[Named joint coordinates]
--- --- ---

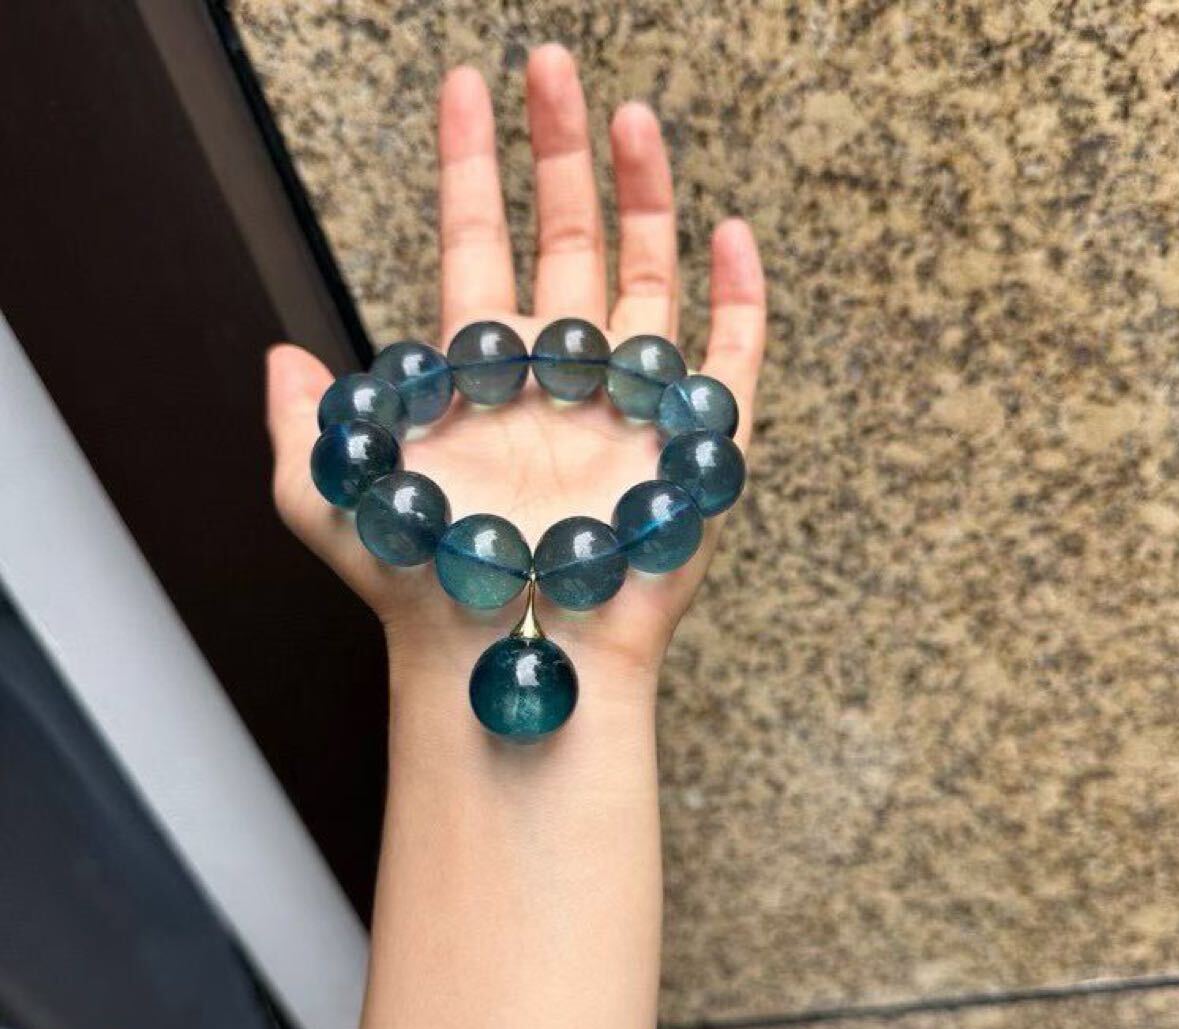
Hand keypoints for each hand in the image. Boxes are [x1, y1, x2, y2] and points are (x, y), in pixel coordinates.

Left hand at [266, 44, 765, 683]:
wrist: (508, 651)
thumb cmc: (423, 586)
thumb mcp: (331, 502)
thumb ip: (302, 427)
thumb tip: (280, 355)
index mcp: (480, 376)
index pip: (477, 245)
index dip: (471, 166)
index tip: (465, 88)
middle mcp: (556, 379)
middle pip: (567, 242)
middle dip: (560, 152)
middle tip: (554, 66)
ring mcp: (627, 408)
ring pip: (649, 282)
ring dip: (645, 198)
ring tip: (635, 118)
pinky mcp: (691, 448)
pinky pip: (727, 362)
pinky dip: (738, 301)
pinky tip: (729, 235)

--- --- ---

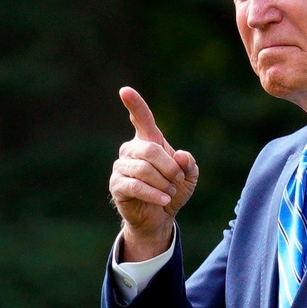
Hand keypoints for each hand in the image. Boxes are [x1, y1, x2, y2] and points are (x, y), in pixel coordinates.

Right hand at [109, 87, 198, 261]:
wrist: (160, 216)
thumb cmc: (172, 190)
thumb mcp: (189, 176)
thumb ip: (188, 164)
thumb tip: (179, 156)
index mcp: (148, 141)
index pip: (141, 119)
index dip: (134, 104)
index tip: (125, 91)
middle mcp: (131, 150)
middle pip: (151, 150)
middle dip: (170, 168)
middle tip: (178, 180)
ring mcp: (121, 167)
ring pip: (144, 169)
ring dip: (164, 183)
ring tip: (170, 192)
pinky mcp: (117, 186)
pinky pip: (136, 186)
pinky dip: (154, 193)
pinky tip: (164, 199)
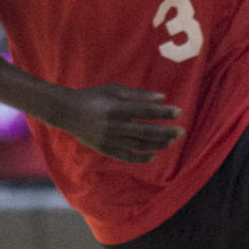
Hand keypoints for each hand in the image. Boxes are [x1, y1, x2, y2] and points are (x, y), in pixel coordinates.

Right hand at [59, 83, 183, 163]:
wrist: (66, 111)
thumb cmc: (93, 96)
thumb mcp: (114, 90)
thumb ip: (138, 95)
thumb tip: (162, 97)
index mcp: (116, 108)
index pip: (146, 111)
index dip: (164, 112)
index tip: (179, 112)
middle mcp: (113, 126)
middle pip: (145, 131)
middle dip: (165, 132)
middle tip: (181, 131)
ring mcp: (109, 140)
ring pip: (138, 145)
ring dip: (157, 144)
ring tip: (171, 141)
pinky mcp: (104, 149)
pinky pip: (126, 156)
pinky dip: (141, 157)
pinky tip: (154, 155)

--- --- ---

What to do ->
Look above for the line holding "ring pip: (649, 282)". Print it and every line after it, exactly, through the line holding "pinky tip: (729, 235)".

Response to the exercise ->
ring pip: (649, 282)
ring dip: (645, 198)
ring tip: (635, 118)
pinky mcp: (691, 448)
pinky pip: (727, 362)
pinky dip: (738, 301)
pinky tip: (729, 235)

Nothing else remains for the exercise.